BEGIN

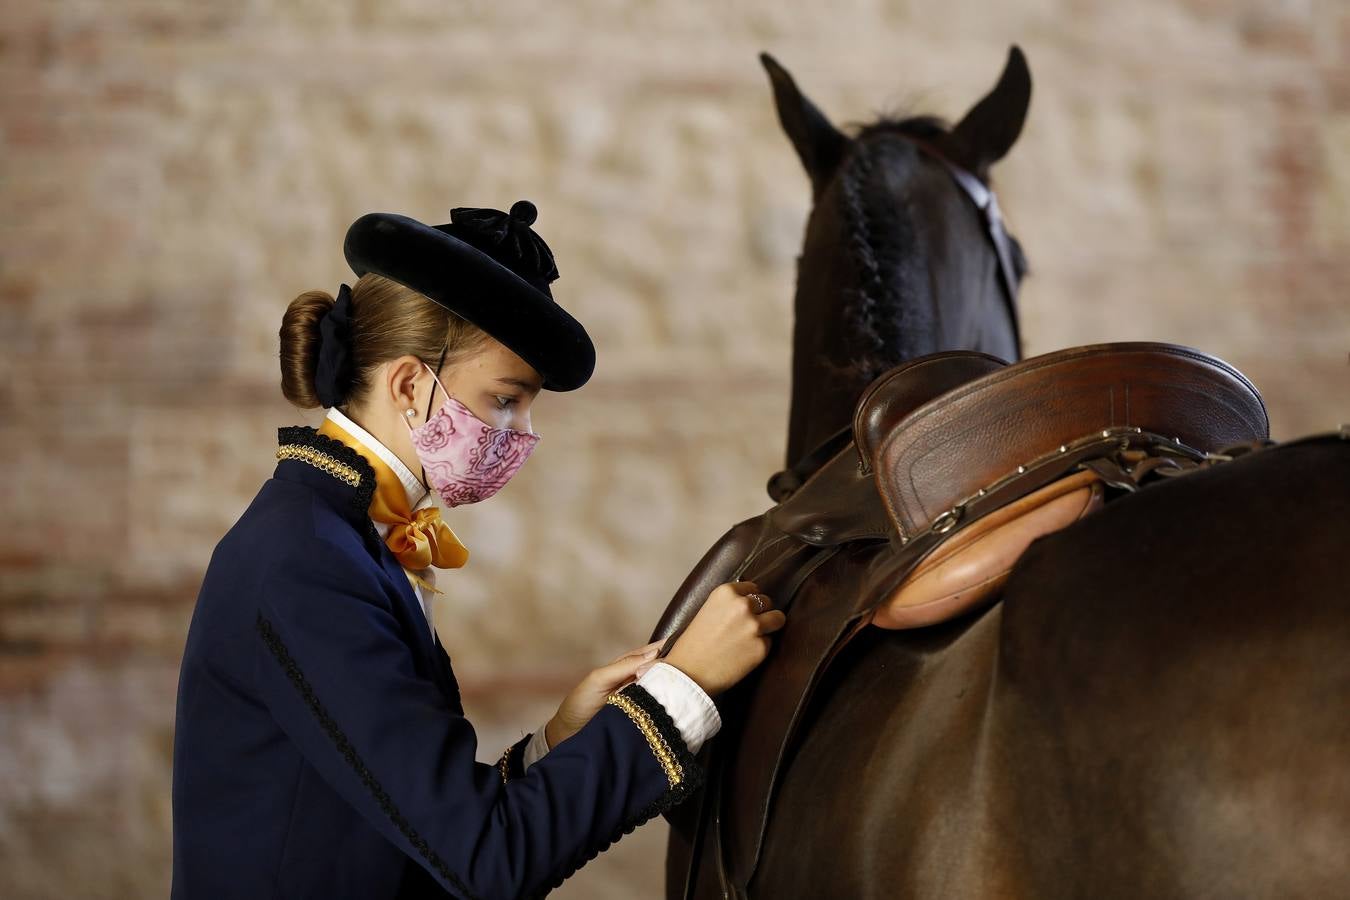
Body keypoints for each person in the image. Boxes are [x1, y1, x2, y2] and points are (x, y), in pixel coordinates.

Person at [169, 200, 785, 899]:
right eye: (504, 400)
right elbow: (487, 861)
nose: (524, 431)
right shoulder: (304, 561)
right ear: (409, 383)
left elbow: (416, 826)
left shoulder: (340, 536)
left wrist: (559, 738)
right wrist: (686, 688)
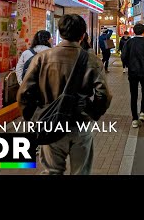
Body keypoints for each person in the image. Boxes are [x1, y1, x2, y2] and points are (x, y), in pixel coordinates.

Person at [17, 14, 112, 175]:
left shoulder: (41, 58)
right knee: (81, 171)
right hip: (80, 124)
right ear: (83, 35)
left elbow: (24, 94)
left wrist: (35, 117)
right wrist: (92, 113)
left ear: (60, 33)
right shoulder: (92, 60)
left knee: (52, 171)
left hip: (50, 123)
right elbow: (104, 95)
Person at [121, 23, 144, 128]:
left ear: (134, 31)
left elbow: (123, 56)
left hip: (133, 73)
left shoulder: (129, 42)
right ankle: (142, 113)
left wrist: (129, 65)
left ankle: (134, 119)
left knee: (134, 95)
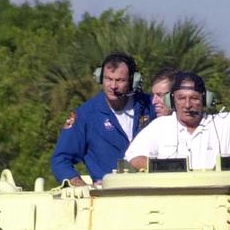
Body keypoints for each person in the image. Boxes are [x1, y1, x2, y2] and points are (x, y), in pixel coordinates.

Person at [51, 52, 156, 186]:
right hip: (107, 197)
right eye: (108, 79)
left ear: (133, 81)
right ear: (100, 77)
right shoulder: (85, 115)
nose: (112, 86)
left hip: (150, 190)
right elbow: (60, 159)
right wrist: (81, 186)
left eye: (119, 80)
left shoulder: (150, 106)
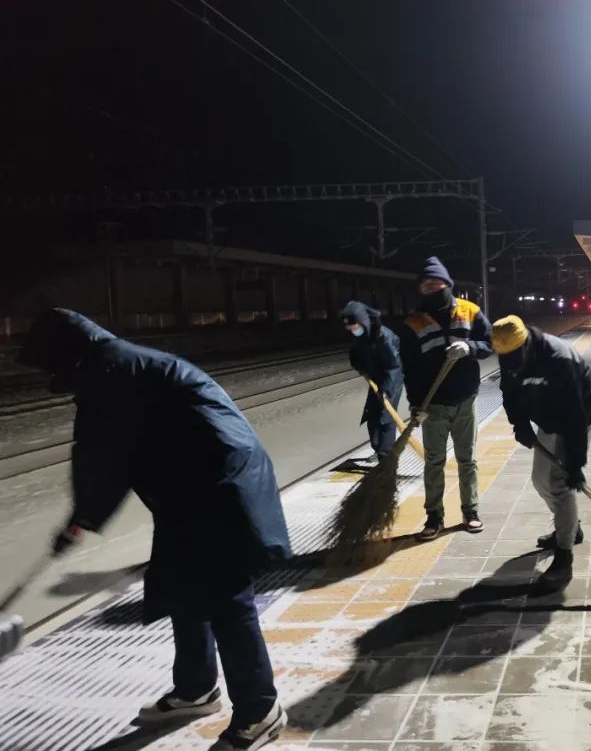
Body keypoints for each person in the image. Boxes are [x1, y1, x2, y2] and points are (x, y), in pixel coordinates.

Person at [17, 309, 291, 751]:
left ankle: (261, 711)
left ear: (68, 354)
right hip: (188, 492)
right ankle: (196, 689)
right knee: (183, 590)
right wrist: (84, 515)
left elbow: (102, 456)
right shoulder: (111, 365)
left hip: (220, 488)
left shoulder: (114, 372)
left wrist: (83, 518)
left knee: (226, 601)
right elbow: (109, 456)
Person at [492, 315, 591, 593]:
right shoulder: (509, 355)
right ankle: (570, 527)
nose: (510, 362)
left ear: (526, 343)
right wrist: (520, 425)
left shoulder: (557, 359)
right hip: (547, 419)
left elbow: (575, 416)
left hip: (578, 417)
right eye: (505, 357)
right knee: (540, 479)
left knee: (560, 485)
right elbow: (509, 393)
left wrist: (576, 464)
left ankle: (564, 557)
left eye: (516, 355)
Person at [400, 257, 493, 541]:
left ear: (447, 284)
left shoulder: (470, 311)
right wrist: (416, 406)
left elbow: (490, 343)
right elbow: (410, 368)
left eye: (436, 282)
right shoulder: (413, 322)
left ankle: (471, 512)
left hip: (465, 398)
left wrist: (469, 347)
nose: (431, 287)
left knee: (467, 460)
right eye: (425, 284)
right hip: (433, 405)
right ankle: (434, 517)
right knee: (434, 462)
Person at [341, 300, 403, 462]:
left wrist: (386, 392)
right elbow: (355, 354)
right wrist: (358, 365)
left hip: (392, 378)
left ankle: (386, 456)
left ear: (363, 321)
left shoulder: (384, 337)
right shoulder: (362, 335)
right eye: (350, 328)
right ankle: (378, 450)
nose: (352, 330)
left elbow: (393, 367)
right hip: (375, 378)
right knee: (372, 414)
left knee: (385, 416)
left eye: (354, 327)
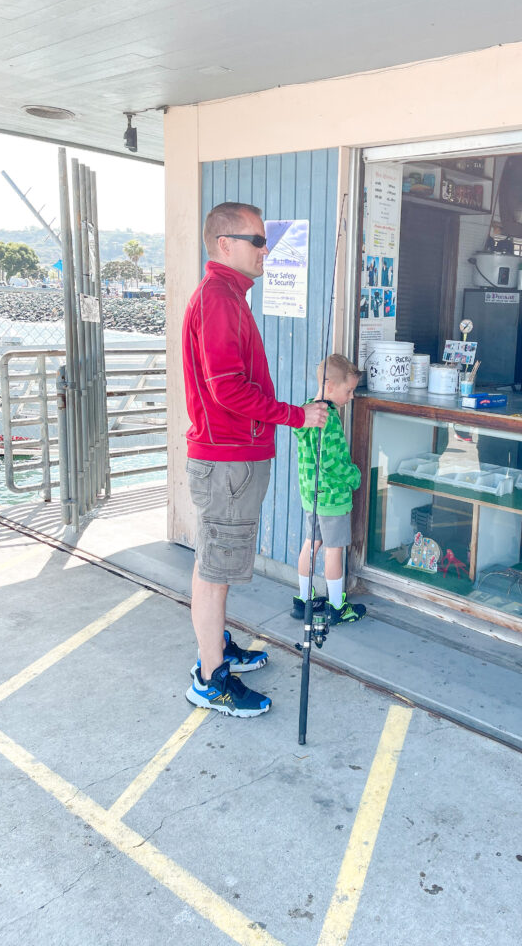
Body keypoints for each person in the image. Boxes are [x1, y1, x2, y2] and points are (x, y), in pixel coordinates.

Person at [182, 201, 327, 717]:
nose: (267, 250)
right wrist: (296, 415)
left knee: (216, 561)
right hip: (228, 463)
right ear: (226, 244)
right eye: (258, 241)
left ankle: (216, 651)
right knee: (215, 567)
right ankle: (209, 677)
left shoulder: (227, 296)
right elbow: (227, 390)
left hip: (231, 460)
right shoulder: (219, 299)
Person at [291, 353, 366, 625]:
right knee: (334, 549)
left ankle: (303, 600)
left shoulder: (306, 412)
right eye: (349, 390)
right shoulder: (329, 419)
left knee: (311, 543)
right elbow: (331, 461)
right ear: (330, 386)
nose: (352, 396)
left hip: (311, 494)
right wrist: (354, 476)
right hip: (333, 497)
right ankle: (337, 606)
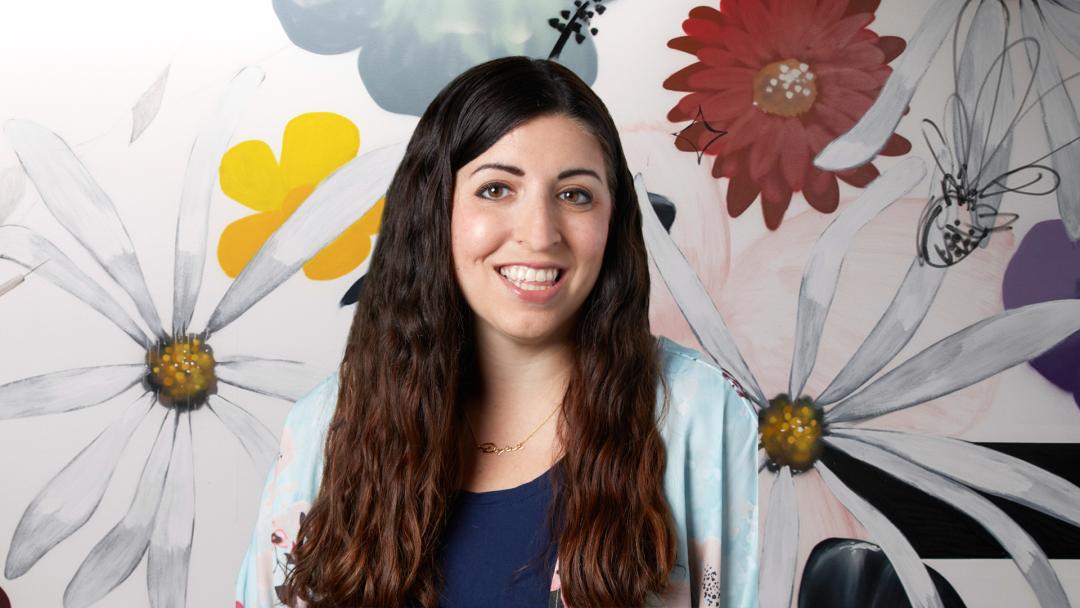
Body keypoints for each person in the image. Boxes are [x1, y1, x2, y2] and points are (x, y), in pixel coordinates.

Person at [235, 56, 758, 608]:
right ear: (434, 209)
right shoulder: (325, 426)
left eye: (575, 194)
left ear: (613, 218)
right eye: (496, 189)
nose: (539, 234)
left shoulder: (697, 412)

END

ABOUT THIS TASK: Set down all the entries above verbatim, and include none of the pictures.

EXERCISE ANSWER:
Body keypoints for each person in the image. Boxes are [x1, y1, x2, y2] and points are (x, y), in pixel coordinates.

Person at [169, 200, 785, 899]:
right eye: (504, 400)
right elbow: (487, 861)
nose: (524, 431)
right shoulder: (304, 561)
right ear: (409, 383)
left elbow: (416, 826)
left shoulder: (340, 536)
left wrist: (559, 738)
right wrist: (686, 688)
Body keypoints for each person in the image. Boxes are [x1, y1, x2, y2] and points are (x, y), in pixel coordinates.

Person at [17, 14, 112, 175]:
left shoulder: (41, 58)
right knee: (81, 171)
right hip: (80, 124)
right ear: (83, 35)
left elbow: (24, 94)
left wrist: (35, 117)
right wrist: (92, 113)
left ear: (60, 33)
right shoulder: (92, 60)
left knee: (52, 171)
left hip: (50, 123)
right elbow: (104, 95)
Person at [121, 23, 144, 128]:
left ear: (134, 31)
left elbow: (123, 56)
left hip: (133, 73)
left shoulder: (129, 42)
right ankle: (142, 113)
left wrist: (129, 65)
left ankle: (134, 119)
left knee: (134, 95)
Body keypoints for each person in the image. Boxes are [x1, y1, x2, y2] and points are (x, y), in pixel coordinates.

Person at [51, 52, 156, 186]:
right hip: (107, 197)
right eye: (108, 79)
left ear: (133, 81)
right ear: (100, 77)
right shoulder: (85, 115)
nose: (112, 86)
left hip: (150, 190)
right elbow: (60, 159)
right wrist: (81, 186)
left eye: (119, 80)
left shoulder: (150, 106)
Body keypoints for each person in the image. Boxes are [x1, y1, x2, y2] and points are (x, y), in pixel coordinates.

Person at [17, 309, 291, 751]:
left ankle: (261, 711)
left ear: (68, 354)
right hip: (188, 492)
right ankle: (196, 689)
right knee: (183, 590)
right wrist: (84, 515)
left elbow: (102, 456)
right shoulder: (111, 365)
left hip: (220, 488)
left shoulder: (114, 372)
left wrist: (83, 518)
left knee: (226, 601)
right elbow: (109, 456)
Person at [492, 315, 591, 593]:
right shoulder: (509, 355)
right ankle: (570, 527)
nose: (510, 362)
left ear: (526, 343)
right wrist: (520, 425)
left shoulder: (557, 359)
right hip: (547, 419)
left elbow: (575, 416)
left hip: (578, 417)
right eye: (505, 357)
right knee: (540, 479)
left knee: (560, 485)
right elbow: (509, 393)
left wrist: (576, 464)
left ankle: (564, 557)
left eye: (516, 355)
Person at [400, 257, 493, 541]:
left ear: (447, 284)
left shoulder: (470, 311)
right wrist: (416, 406)
left elbow: (490, 343)
right elbow: (410, 368)
left eye: (436, 282)
right shoulder: (413, 322)
left ankle: (471, 512)
left hip: (465, 398)
left wrist: (469, 347)
nose: (431, 287)
left knee: (467, 460)
right eye: (425, 284)
right hip: (433, 405)
right ankle: (434, 517)
right knee: (434, 462)
Person at [341, 300, 403, 462]:
left wrist: (386, 392)
right elbow: (355, 354)
right wrist: (358, 365)
left hip: (392, 378)
left ankle: (386, 456)
left ear: (363, 321)
left shoulder: (384, 337)
right shoulder: (362, 335)
right eye: (350, 328)
right ankle: (378, 450)
nose: (352, 330)
left elbow: (393, 367)
right hip: (375, 378)
right knee: (372, 414)
left knee: (385, 416)
left eye: (354, 327)
Body keypoints for each person in the image. Boxes are [x1, y1, x2, y2] and points are (x, y), in pixel coordinates.

Person at [182, 201, 327, 717]:
nose: (267, 250)
right wrist: (296, 415)
left knee: (216, 561)
right hip: (228, 463)
right ear: (226, 244)
right eye: (258, 241)
left ankle: (216, 651)
right knee: (215, 567)
right ankle: (209, 677)
left shoulder: (227, 296)
right elbow: (227, 390)
left hip: (231, 460)
right shoulder: (219, 299)
Person at [291, 353, 366, 625]:
right knee: (334, 549)
left ankle: (303, 600)
left shoulder: (306, 412)
right eye: (349, 390)
right shoulder: (329, 419)
left knee: (311, 543)
right elbow: (331, 461)
right ear: (330, 386)
nose: (352, 396)
left hip: (311, 494)
right wrist: (354, 476)
right hip: (333, 497)
right ankle: (337, 606)
Body keypoints for each person in the image. Boxes are [x1, y1, x2, y2] and points are (x, y), in pixel coordinates.

Person at [235, 56, 758, 608]:
right ear: (434, 209)
right shoulder: (325, 426)
left eye: (575, 194)
left ear: (613, 218)
right eye: (496, 189)
nose: (539, 234)
left shoulder: (697, 412)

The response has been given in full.